[What to produce]: Rewrite the stretch from "Harking back to" through "cover the tie." in the forum thread on club collar shirts, substituting "half-Windsor" for "four-in-hand".

[Text block]:
^^^^^^^^^^^^^^^^
Very similar experience, ROI. But at least my local guy helped me out and saved me a bunch of time. After waiting 4 weeks he called me to say they would be unable to match the sleeve to yoke stripes. I was around $125 a shirt. I told them it wasn't worth it.


----------



## rojo (Apr 29, 2004)

I admit that I've never actually tried the special order dress shirt program for the reason that I can't bring myself to pay 50% to 100% more and wait weeks for a shirt that, in the 1980s, I could have bought out of stock and taken home that day. Now it sounds like even the extra time and money still won't get you the shirt you want.


----------



## Harris (Jan 30, 2006)

I'm about to commit heresy again: three years ago I bought two Polo-RL blue (pinpoint) club collar shirts. On sale (website) for around $55.00. I gotta say, I like 'em.

Cheers,
Harris


----------



## ROI (Aug 1, 2004)

> quote:_Originally posted by Harris_
> 
> I'm about to commit heresy again: three years ago I bought two Polo-RL blue (pinpoint) club collar shirts. On sale (website) for around $55.00. I gotta say, I like 'em.
> 
> ...


Harking back to the "Polo's button-down collars are too short" discussion that arose from your last revelation about accepting Ralph into the inner sanctum of Trad: I, too, have had a couple Polo club collar shirts. One accepted a standard four-in-hand quite comfortably; the other's cape was so shallow it could conceal only the stringiest of narrow neckwear. Worse than the short points on some Polo shirt collars was (when they were made domestically by Ike or Morgantown) the back of the collar that wouldn't cover the tie.


----------



## ROI (Aug 1, 2004)

Appreciation of the club collar may be one of the characteristics that distinguishes hardcore trad from middle-of-the-road conservative.


----------



## Coolidge24 (Mar 21, 2005)
^^^^^^^^^^^^^^^^
[Material provided]:

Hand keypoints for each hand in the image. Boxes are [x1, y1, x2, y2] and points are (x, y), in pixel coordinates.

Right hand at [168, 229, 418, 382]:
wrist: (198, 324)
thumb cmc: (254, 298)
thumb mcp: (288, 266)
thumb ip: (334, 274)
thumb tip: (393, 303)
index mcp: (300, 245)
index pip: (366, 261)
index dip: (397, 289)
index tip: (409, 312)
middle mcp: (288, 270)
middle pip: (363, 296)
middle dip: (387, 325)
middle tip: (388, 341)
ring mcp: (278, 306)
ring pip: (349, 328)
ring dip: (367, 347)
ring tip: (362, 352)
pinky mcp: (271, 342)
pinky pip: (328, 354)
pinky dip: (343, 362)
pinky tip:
^^^^^^^^^^^^^^^^
[Solved problem]:
Harking back to the "Polo's button-down collars are too short" discussion that arose from your last revelation about accepting Ralph into the inner sanctum of Trad: I, too, have had a couple Polo club collar shirts. One accepted a standard half-Windsor quite comfortably; the other's cape was so shallow it could conceal only the stringiest of narrow neckwear. Worse than the short points on some Polo shirt collars was (when they were made domestically by Ike or Morgantown) the back of the collar that wouldn't cover the tie.